Assemblywoman Francine DelMonte said Friday that Gov. George E. Pataki's plans to funnel $25 million in local casino revenue to USA Niagara Development Corp. is disrespectful of the wishes of local leaders and residents.
DelMonte criticized Pataki at a press conference in City Hall, where she urged the governor to sign a memorandum of understanding directing most of the money to the city, instead of USA Niagara, which is an agency of the state.
"We're here to collectively say, 'Governor, sign the memorandum of understanding and release the $25 million local share of casino revenues . . . so the city can continue to build infrastructure [and] a city in distress can begin the process of renewal, " said DelMonte, D-Niagara Falls, who is running for re-election.
DelMonte was joined by Mayor Vince Anello, City Council members, union leaders and residents who back the memorandum of understanding, which she and Sen.

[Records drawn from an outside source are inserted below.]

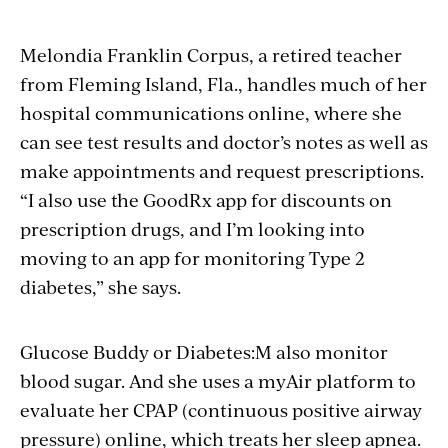
Melondia Franklin Corpus, a retired teacher
from Fleming Island, Fla., handles much of her
hospital communications online, where she
can see test results and doctor’s notes as well as
make appointments and request prescriptions.
“I also use the GoodRx app for discounts on
prescription drugs, and I’m looking into
moving to an app for monitoring Type 2
diabetes,” she says.
Glucose Buddy or Diabetes:M also monitor
blood sugar. And she uses a myAir platform to
evaluate her CPAP (continuous positive airway
pressure) online, which treats her sleep apnea.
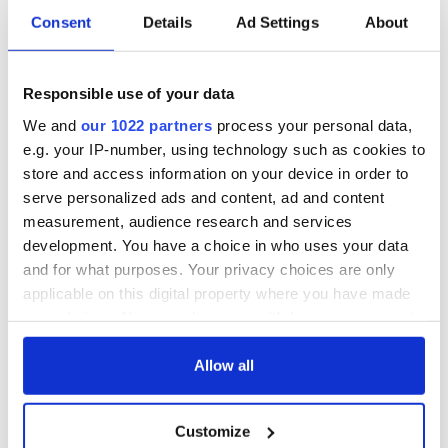
Consent
Details
Ad Settings
About
All you need to
A third of fuel
know ahead of New
stations in Ireland
Responsible use of your data
York v Roscommon
could be without
this Sunday
supply amidst
We and
our 1022 partners
process your personal data,
blockade, officials
36 additional infant
e.g. your IP-number, using technology such as cookies to
warn
remains recovered
store and access information on your device in order to
from Tuam
serve personalized ads and content, ad and content
excavation site
measurement, audience research and services
development. You have a choice in who uses your data
and for what purposes. Your privacy choices are only
applicable on this digital property where you have made
COMMENTS
your choices. You can change or withdraw your consent
any time from the Cookie Declaration or by clicking on
the Privacy trigger icon.
Allow all
If you allow, we would also like to:
Customize
Collect information about your geographical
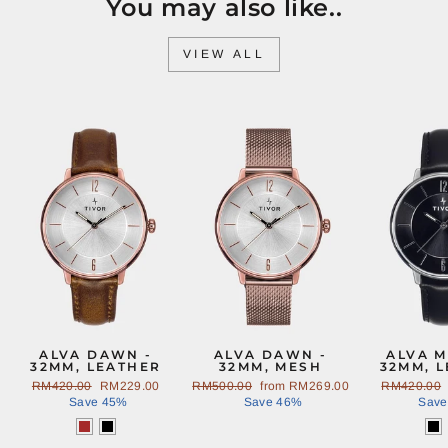
You may also like..
VIEW ALL
Sale
Sale
ALVA DAWN -
ALVA DAWN -
ALVA M
32MM, LEATHER
32MM, MESH
32MM, 
Regular
RM420.00
Sale
RM229.00
Regular
RM500.00
Sale
from
RM269.00
Regular
RM420.00
price
Save 45%
price
price
Save 46%
price
price
Save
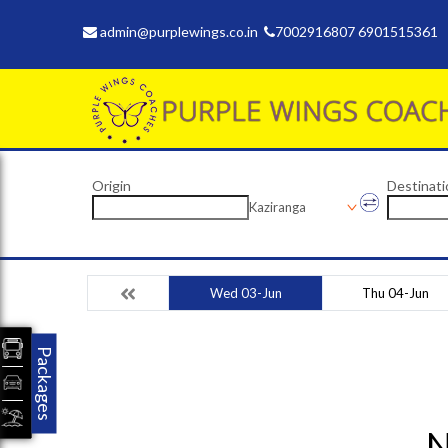
admin@purplewings.co.in
7002916807 6901515361
Origin
Destinati
Kaziranga
Wed 03-Jun
Thu 04-Jun
Packages
N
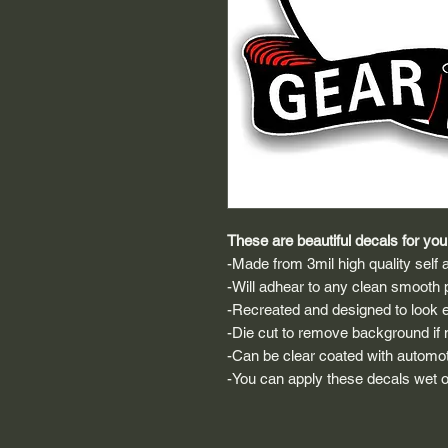
These are beautiful decals for your
-Made from 3mil high quality self a
-Will adhear to any clean smooth 
-Recreated and designed to look ex
-Die cut to remove background if ne
-Can be clear coated with automot
-You can apply these decals wet or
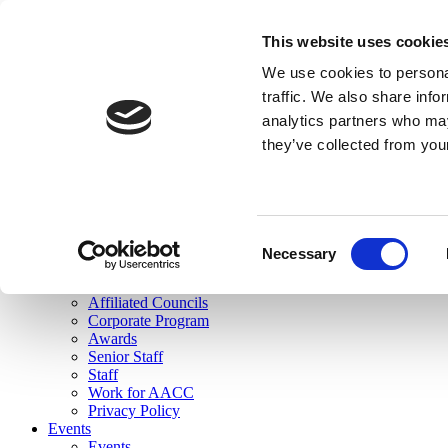
skip to main content
This website uses cookie
Search
We use cookies to personal
Login
traffic. We also share info
analytics partners who may
Join Here
they’ve collected from you
Toggle navigation
MENU
About Us
About Us
Mission Statement
Consent
Membership
Necessary
Selection
Governance
Commissions
Affiliated Councils
Corporate Program
Awards
Senior Staff
Staff
Work for AACC
Privacy Policy
Events
Events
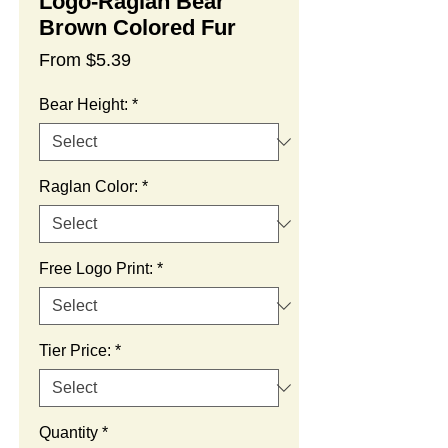
Logo-Raglan Bear
Brown Colored Fur
Sale
From
$5.39
Price
Bear Height:
*
Raglan Color:
*
Free Logo Print:
*
Tier Price:
*
Quantity
*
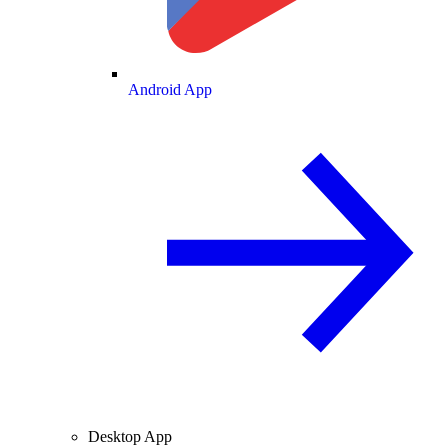
Android App
Desktop App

George D. Maziarz proposed in November.
The plan would direct three-quarters of Seneca Niagara Casino revenues from 2004 and 2005 to the city to distribute to agencies and city projects. Maziarz, R-North Tonawanda, did not attend the press conference.
"The host community is being left out again," said Niagara Falls Block Club Council leader Norma Higgs, who is against the revenues going to USA Niagara Development. "The city's residents know what is needed: health care and education."
Higgs said she mailed a letter to the governor this week urging him to sign on to the DelMonte-Maziarz plan, which does not include a guaranteed appropriation for USA Niagara Development -- a change from an earlier proposal.
The governor's recently proposed budget, expected to be approved in April, directs all revenue to USA Niagara over a three-year period, 2004-06.
A Pataki spokesman said USA Niagara would allocate the proceeds as follows: $3 million, Niagara Falls International Airport; $1 million, Conference Center Niagara Falls; $3.5 million, city infrastructure improvements and debt service; $3.9 million, city entertainment district; $9 million, Niagara Experience Center; $3 million, Niagara Tourism and Convention Corporation; $3.5 million, to prepare land for development; and $8 million, acquisition of land on Third Street.
Under the DelMonte-Maziarz plan, both the Niagara Falls City School District and Niagara Falls Memorial Medical Center would receive nearly $2 million each for the two-year period, with more than $2 million going to the airport.